La encíclica también arremete contra el transhumanismo, la idea de que las limitaciones y vulnerabilidades humanas son defectos a ser eliminados mediante ingeniería. La objeción de León es que la finitud no es un error. Es lo que hace posible la empatía, el juicio moral y el cuidado genuino por los demás. Los sistemas construidos para optimizarlo no producen un ser humano mejor. Producen algo que evalúa y excluye a los vulnerables de manera más eficiente.
El papa es cuidadoso de no antropomorfizar la tecnología. Los sistemas de IA, afirma la encíclica, "no poseen un cuerpo, no sienten alegría ni dolor", escribe. La encíclica señala que los sistemas de IA carecen de la experiencia vivida que produce una comprensión real. Pueden simular empatía y producir un lenguaje convincente, pero no comprenden lo que emiten.

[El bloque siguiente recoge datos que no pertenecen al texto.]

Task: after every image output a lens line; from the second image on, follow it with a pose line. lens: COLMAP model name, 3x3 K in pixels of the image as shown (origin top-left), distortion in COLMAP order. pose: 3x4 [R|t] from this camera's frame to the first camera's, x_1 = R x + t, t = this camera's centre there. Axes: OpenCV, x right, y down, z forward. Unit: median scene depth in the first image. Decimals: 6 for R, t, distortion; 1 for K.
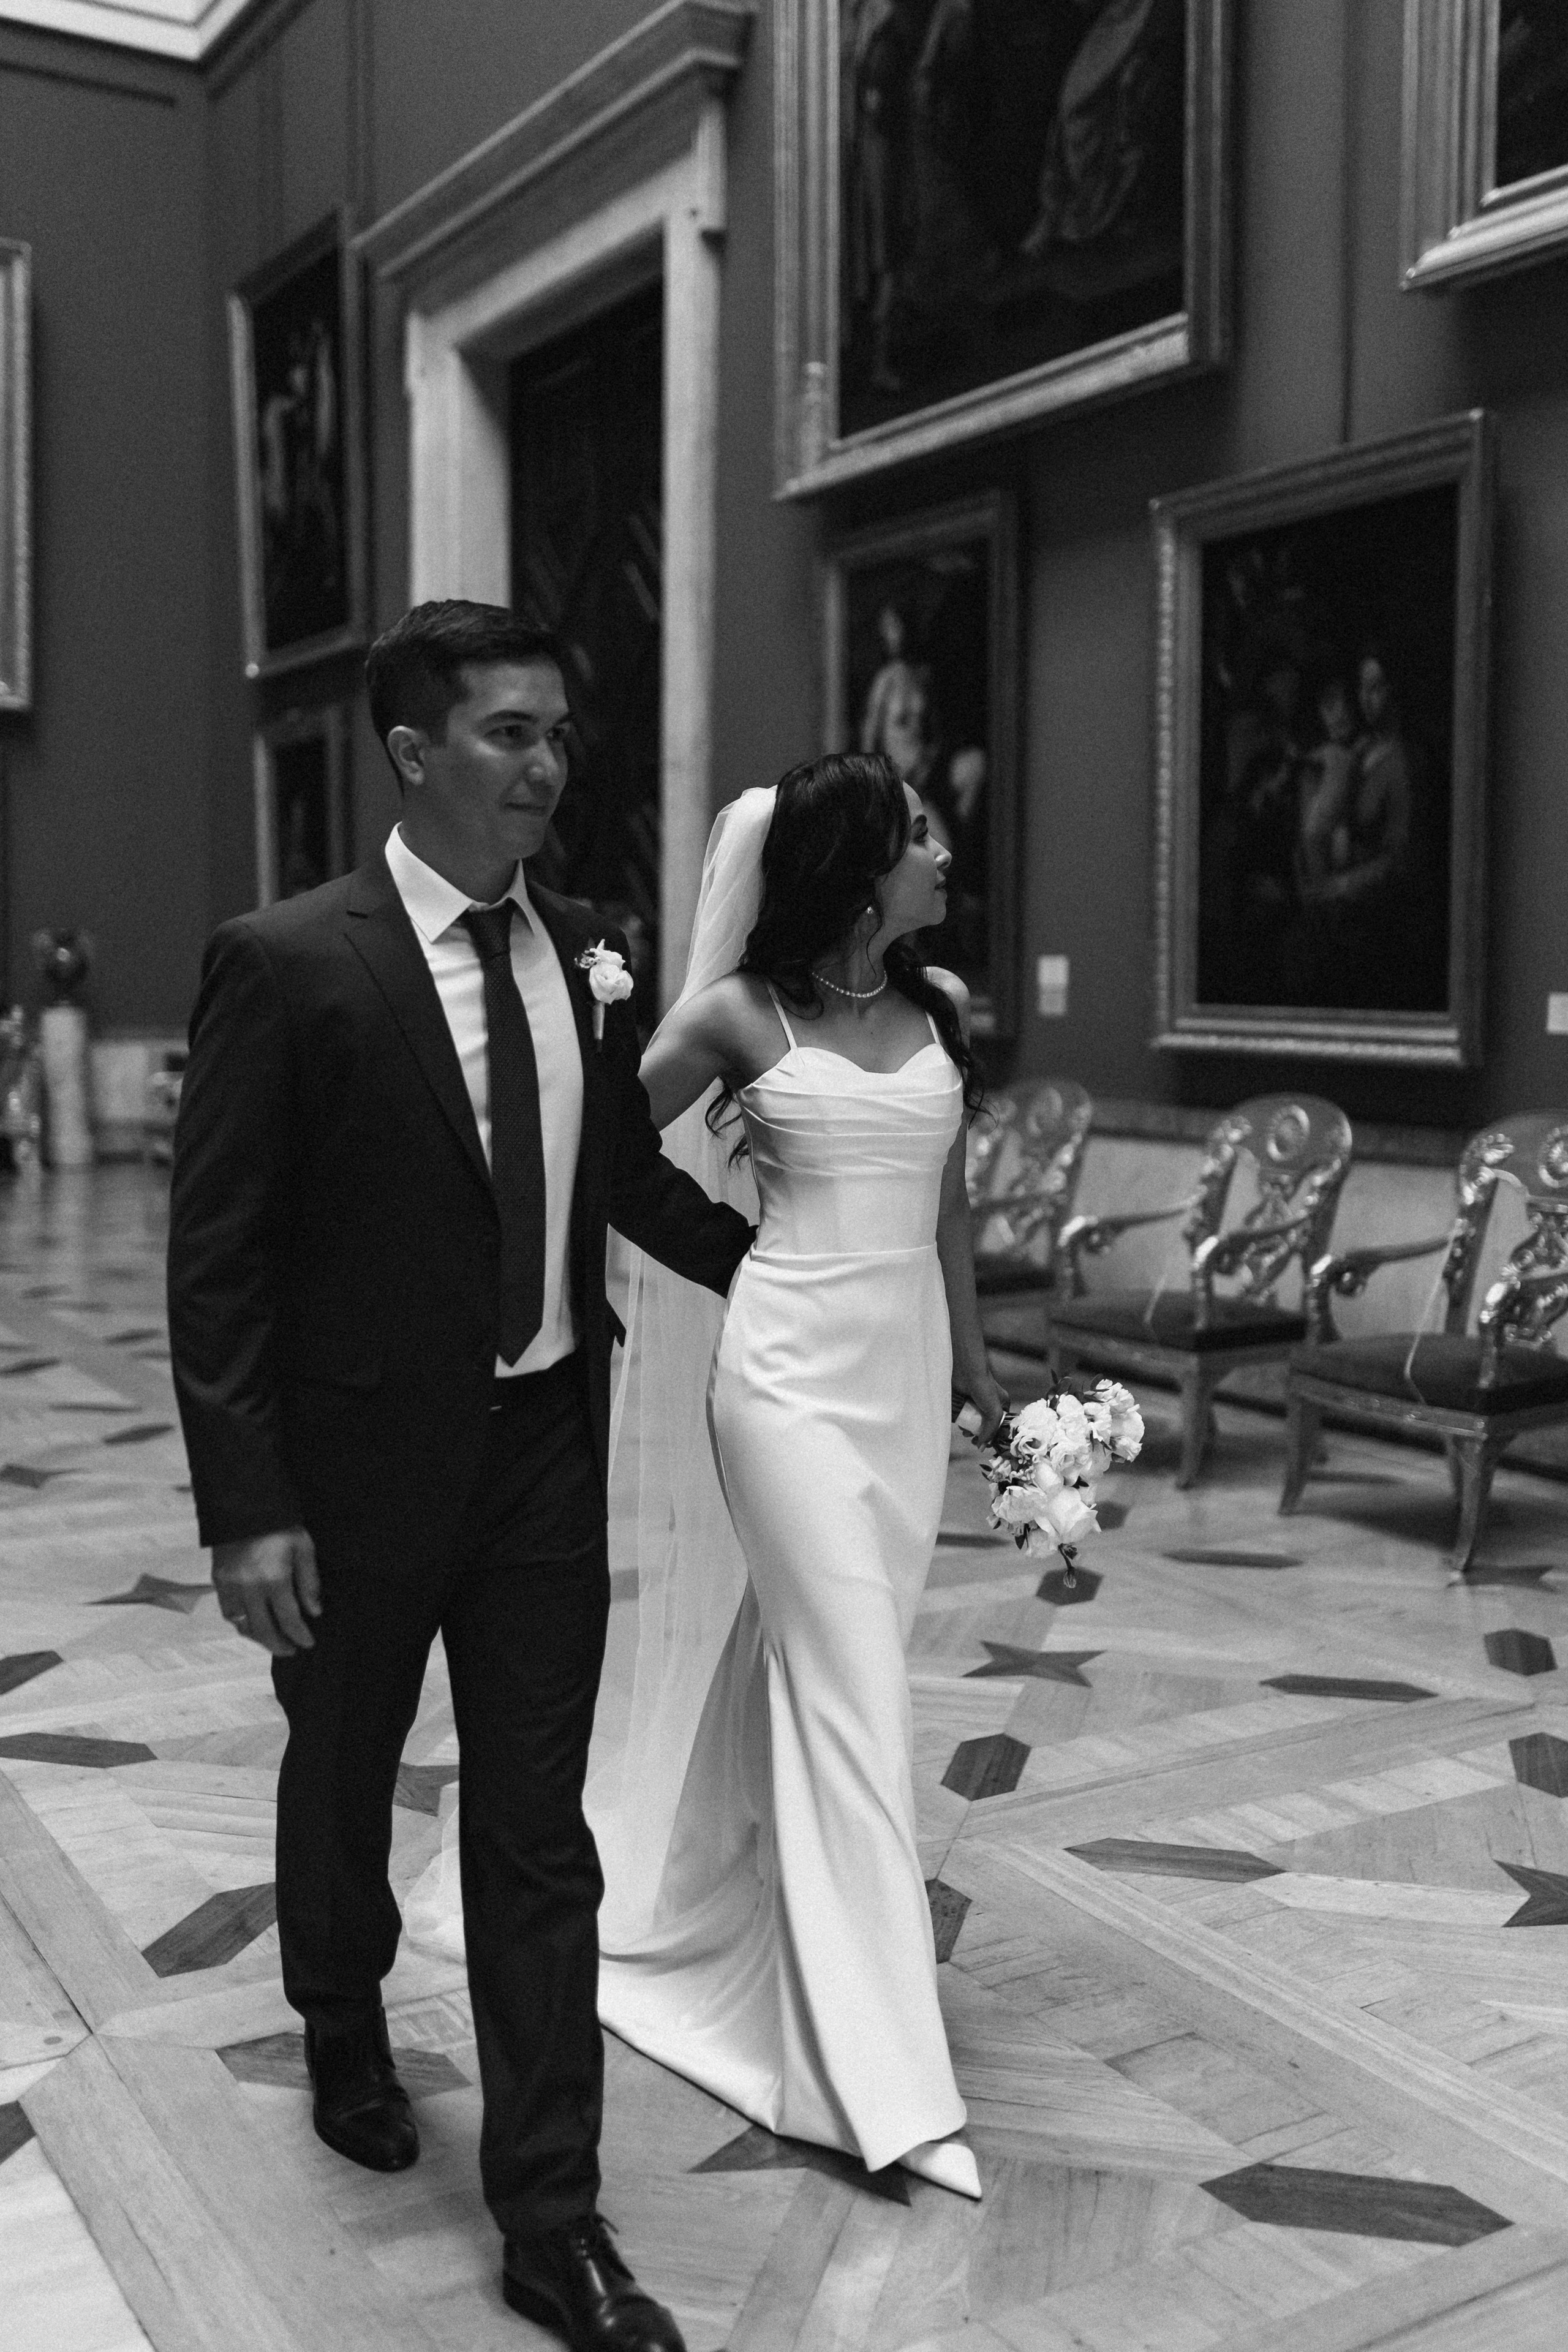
lens RADIAL K [[2321.6, 0, 784.0], [0, 2321.6, 1154.0], [0, 0, 1]] dist [0.002413, -0.000281]
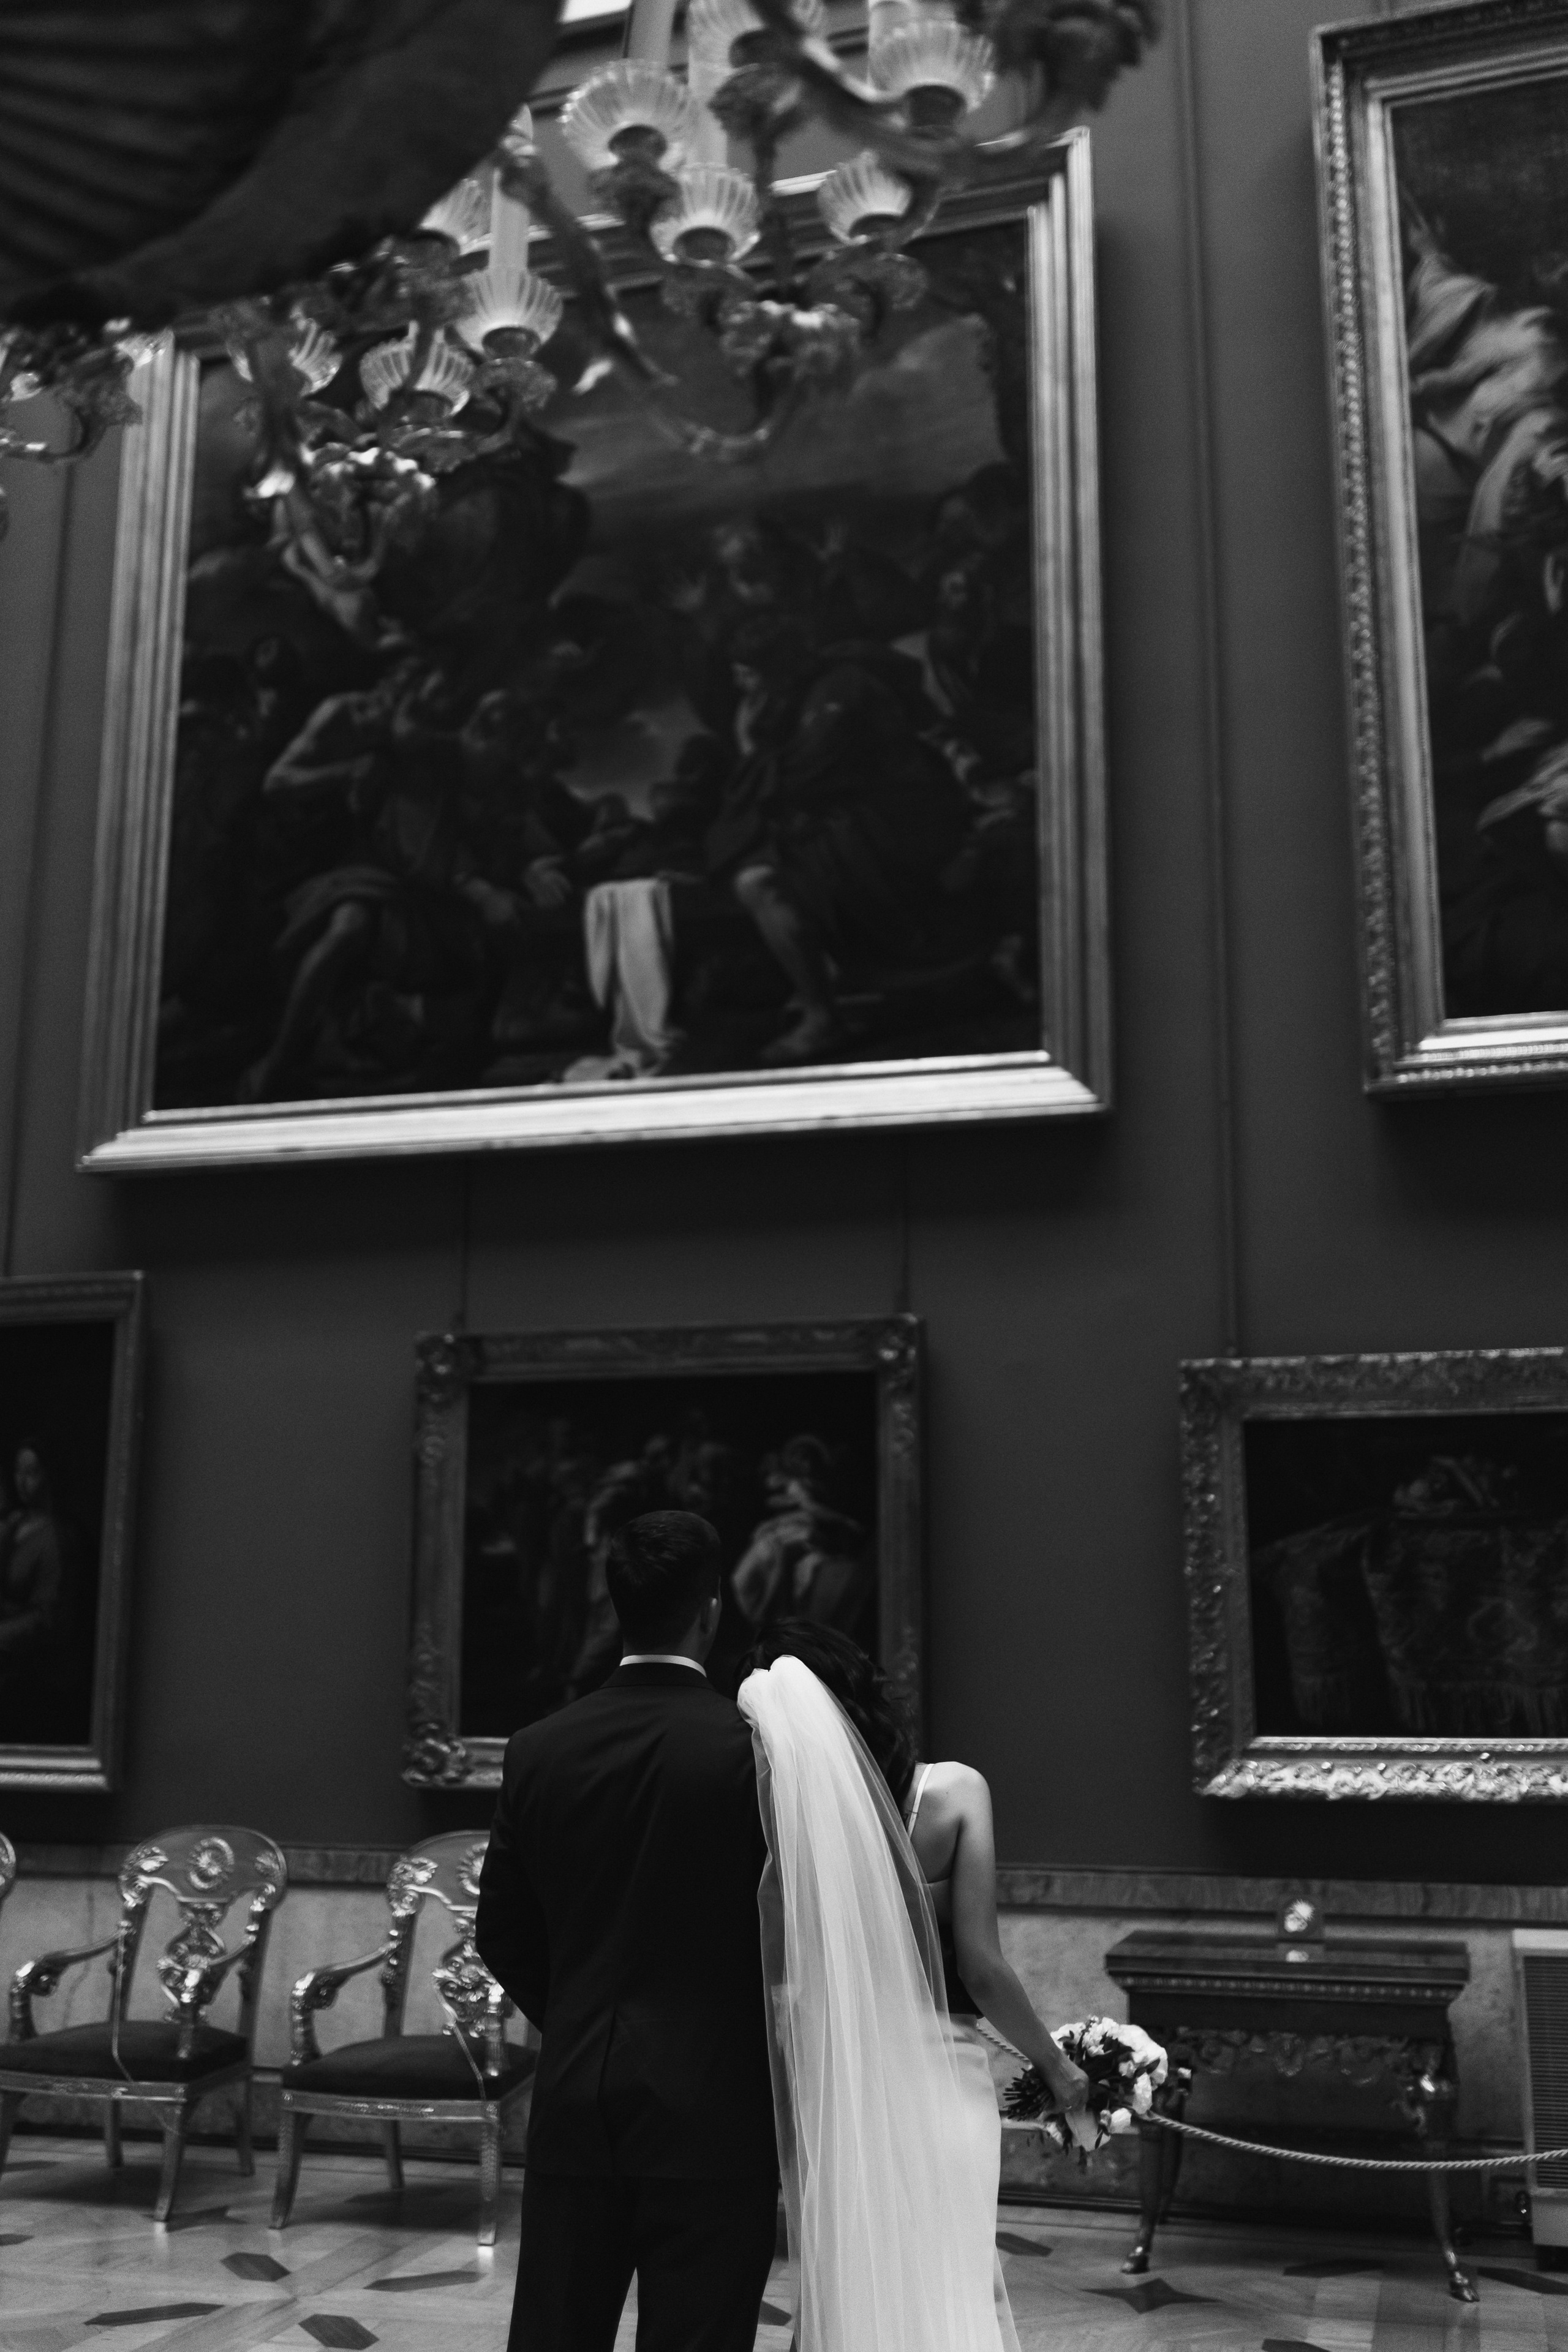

Esa distinción importa en la práctica. Cuando un algoritmo toma decisiones de contratación, establece términos de crédito o asigna una puntuación de riesgo en un tribunal, su aparente objetividad oculta las decisiones incorporadas por sus diseñadores. La encíclica advierte específicamente contra la delegación de decisiones sensibles a sistemas automatizados que "no conocen la compasión, la misericordia, el perdón" y contra el tratamiento del resultado como neutral solo porque una máquina lo produjo.
Anthropic estuvo allí
La persona que compartió el escenario con León el lunes atrajo tanta atención como el propio documento. Christopher Olah, cofundador de Anthropic y jefe de su equipo de investigación de interpretabilidad, habló en la presentación de la Sala del Sínodo junto a dos cardenales del Vaticano y un par de teólogos.
Como informó Decrypt cuando León fue elegido, el papa enmarcó la IA como la cuestión moral central de su pontificado desde su primer discurso a los cardenales. La encíclica del lunes es la versión doctrinal formal de ese compromiso.
Olah aprovechó la ocasión para decir abiertamente lo que la mayoría de los ejecutivos de IA evitan: que cada laboratorio importante "opera dentro de un conjunto de incentivos y restricciones que a veces pueden entrar en conflicto con hacer lo correcto", y que el escrutinio externo —de gobiernos, instituciones religiosas y la sociedad civil— no es opcional. También señaló el desplazamiento laboral impulsado por la IA como un riesgo a corto plazo que, si se materializa a gran escala, crearía "un imperativo moral de proporciones históricas".
León ya había escrito la versión más dura de ese argumento. "Una IA más moral no es suficiente", afirma la encíclica, si la moralidad detrás de ella la establecen exclusivamente quienes controlan los datos y la computación. León expuso el mismo caso directamente a ejecutivos de Silicon Valley en el Vaticano en noviembre de 2025. El Vaticano también aprobó una nueva comisión interna de IA el 16 de mayo, que se nutrirá de siete departamentos para coordinar el trabajo de gobernanza de la IA en la Santa Sede en el futuro.